**DOCUMENT TEXT**.
= Beginning of Section =

Tammy Rogers chronology
| In the Red (With Don Heffington) (1995) | Tammy Rogers (1996) | The Speed of Love (1999) |

= Tammy Rogers (album) =

Tammy Rogers is the solo debut album by Grammy winning member of The SteelDrivers, Tammy Rogers. The album was released by Rogers' own label, Dead Reckoning Records, which was formed with fellow musicians Kieran Kane, Kevin Welch, Mike Henderson and Harry Stinson, all of which appear on this album.

Professional ratings
Review scores
| Source | Rating |
| Entertainment Weekly | B+ |

==Critical reception==

Norm Rosenfield of Country Standard Time says, "This album may have little chance of reaching the audience of an Alison Krauss, but is well worth the visit."

Beverly Greenfield of the Folk & Acoustic Music Exchange begins her review with, "Tammy Rogers' self-titled release on Dead Reckoning is ambitious and smart, a mixed plate of American country music with British pop and Irish fiddle flavors as well."

Tony Scherman of Entertainment Weekly says of the album, "some high points: Mike Henderson’s raucous electric guitar on "You Can't Buy a Ticket to Heaven," and Rogers' beautiful arrangements for her violin and viola on "Another Day.""

= End of Section =

**DATASET**.
= Beginning of Section =

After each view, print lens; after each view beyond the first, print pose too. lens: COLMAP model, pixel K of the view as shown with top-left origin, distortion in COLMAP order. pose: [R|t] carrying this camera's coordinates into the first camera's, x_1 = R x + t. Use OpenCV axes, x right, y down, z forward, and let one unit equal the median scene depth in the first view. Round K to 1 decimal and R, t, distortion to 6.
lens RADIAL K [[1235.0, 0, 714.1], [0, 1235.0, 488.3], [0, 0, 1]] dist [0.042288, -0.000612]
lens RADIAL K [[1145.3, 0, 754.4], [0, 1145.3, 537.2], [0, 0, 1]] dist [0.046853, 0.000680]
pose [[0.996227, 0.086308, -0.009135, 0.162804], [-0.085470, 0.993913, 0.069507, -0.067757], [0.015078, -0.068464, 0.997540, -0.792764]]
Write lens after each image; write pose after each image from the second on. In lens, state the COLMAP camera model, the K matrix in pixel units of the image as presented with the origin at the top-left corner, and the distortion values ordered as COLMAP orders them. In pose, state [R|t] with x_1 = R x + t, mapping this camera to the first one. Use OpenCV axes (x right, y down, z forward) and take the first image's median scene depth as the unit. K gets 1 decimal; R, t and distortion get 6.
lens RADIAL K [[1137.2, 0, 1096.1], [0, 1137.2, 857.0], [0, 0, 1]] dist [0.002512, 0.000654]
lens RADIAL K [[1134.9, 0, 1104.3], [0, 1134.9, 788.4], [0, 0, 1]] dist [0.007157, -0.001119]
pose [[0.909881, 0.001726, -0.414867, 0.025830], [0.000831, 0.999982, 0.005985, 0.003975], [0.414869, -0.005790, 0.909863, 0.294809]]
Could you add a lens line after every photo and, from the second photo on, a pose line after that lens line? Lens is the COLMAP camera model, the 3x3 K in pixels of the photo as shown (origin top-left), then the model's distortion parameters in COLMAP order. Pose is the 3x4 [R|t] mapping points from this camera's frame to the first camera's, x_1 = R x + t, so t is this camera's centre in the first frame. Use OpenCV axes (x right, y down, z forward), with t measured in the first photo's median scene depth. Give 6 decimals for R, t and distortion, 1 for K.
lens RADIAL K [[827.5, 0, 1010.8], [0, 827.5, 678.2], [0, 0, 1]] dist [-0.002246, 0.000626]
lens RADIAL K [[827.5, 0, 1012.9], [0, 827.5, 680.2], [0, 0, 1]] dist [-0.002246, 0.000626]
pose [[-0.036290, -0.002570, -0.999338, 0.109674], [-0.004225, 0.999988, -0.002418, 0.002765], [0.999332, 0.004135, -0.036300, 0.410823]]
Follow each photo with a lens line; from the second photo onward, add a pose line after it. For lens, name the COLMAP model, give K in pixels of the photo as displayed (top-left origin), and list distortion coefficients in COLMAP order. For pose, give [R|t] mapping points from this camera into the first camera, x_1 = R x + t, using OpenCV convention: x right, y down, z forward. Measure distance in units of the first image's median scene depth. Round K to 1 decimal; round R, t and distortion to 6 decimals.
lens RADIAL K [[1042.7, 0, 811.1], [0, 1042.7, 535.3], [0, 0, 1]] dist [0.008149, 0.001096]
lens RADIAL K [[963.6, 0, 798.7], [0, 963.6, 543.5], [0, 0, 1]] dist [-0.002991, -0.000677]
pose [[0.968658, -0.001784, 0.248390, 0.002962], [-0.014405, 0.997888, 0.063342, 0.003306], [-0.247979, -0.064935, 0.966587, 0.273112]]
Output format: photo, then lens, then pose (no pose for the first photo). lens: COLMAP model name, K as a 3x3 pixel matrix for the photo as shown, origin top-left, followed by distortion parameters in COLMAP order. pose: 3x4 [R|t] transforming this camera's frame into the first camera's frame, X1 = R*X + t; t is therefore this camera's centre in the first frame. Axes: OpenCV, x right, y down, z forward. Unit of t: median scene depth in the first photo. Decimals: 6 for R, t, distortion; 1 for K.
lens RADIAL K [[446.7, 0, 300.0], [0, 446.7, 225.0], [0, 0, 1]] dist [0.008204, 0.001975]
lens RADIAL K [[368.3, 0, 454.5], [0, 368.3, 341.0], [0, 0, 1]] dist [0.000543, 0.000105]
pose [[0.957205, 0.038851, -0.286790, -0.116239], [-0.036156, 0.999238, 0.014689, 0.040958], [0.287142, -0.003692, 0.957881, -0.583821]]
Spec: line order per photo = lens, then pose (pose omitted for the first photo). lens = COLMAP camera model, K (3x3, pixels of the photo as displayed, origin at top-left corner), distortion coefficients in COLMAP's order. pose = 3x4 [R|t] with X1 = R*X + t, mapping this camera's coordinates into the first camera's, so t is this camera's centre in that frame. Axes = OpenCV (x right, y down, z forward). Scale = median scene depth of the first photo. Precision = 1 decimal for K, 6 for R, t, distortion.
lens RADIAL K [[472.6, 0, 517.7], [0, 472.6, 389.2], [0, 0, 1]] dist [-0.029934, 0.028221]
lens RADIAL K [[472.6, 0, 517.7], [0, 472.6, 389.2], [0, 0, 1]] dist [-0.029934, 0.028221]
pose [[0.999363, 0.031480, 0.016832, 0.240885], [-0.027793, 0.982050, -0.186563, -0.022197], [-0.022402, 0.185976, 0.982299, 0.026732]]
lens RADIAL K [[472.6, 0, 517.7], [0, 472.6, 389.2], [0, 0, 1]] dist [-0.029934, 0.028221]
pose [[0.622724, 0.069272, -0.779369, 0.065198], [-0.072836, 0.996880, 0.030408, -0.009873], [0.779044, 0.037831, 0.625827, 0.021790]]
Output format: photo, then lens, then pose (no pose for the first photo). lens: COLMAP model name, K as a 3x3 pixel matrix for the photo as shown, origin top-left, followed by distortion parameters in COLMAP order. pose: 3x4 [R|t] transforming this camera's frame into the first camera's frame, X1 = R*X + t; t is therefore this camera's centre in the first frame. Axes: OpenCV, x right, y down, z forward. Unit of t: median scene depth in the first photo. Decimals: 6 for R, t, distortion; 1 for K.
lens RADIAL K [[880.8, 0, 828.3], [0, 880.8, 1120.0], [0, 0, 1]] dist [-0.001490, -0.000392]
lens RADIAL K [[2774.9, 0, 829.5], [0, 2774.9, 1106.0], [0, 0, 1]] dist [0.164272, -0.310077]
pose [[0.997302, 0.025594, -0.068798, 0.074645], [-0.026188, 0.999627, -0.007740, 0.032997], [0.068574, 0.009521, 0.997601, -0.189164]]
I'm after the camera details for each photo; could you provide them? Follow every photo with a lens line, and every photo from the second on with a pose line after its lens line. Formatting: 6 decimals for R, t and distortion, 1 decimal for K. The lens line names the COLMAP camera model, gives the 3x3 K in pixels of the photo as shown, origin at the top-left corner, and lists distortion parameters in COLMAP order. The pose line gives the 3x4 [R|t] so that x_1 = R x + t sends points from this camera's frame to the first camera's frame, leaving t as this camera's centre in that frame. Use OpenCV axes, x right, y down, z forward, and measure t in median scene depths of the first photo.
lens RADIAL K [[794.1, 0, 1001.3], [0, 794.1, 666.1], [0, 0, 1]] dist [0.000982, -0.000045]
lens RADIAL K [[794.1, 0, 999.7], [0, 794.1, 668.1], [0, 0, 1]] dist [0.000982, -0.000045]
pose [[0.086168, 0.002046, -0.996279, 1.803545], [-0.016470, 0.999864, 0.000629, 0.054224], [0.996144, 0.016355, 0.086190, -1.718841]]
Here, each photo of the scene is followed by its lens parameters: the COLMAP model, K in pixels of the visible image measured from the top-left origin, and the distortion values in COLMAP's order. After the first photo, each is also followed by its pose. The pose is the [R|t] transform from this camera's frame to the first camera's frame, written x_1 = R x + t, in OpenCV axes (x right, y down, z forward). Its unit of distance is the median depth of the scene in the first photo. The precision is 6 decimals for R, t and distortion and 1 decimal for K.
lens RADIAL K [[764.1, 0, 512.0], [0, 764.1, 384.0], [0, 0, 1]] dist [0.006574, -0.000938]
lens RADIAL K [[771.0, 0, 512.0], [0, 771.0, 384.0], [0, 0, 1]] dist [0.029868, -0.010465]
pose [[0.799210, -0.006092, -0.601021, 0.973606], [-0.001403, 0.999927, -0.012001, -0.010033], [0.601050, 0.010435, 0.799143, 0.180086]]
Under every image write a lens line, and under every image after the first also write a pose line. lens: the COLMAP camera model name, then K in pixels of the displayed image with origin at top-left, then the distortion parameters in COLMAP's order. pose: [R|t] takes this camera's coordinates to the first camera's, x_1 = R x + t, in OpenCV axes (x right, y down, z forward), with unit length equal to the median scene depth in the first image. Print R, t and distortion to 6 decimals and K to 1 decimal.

= End of Section =

**YOUR TASKS**.
A: Answer these about the Tammy Rogers album article:
(i) Which record label released the album?
(ii) What rating does Entertainment Weekly give it?
(iii) Which publication does Norm Rosenfield write for?
B: Please repeat everything in the Tammy Rogers album article from "Tammy Rogers is" down to "on this album.", word for word.

**SOLUTIONS TO EACH TASK**.
A:
(i) Dead Reckoning Records
(ii) B+
(iii) Country Standard Time

B:
Tammy Rogers is the solo debut album by Grammy winning member of The SteelDrivers, Tammy Rogers. The album was released by Rogers' own label, Dead Reckoning Records, which was formed with fellow musicians Kieran Kane, Kevin Welch, Mike Henderson and Harry Stinson, all of which appear on this album.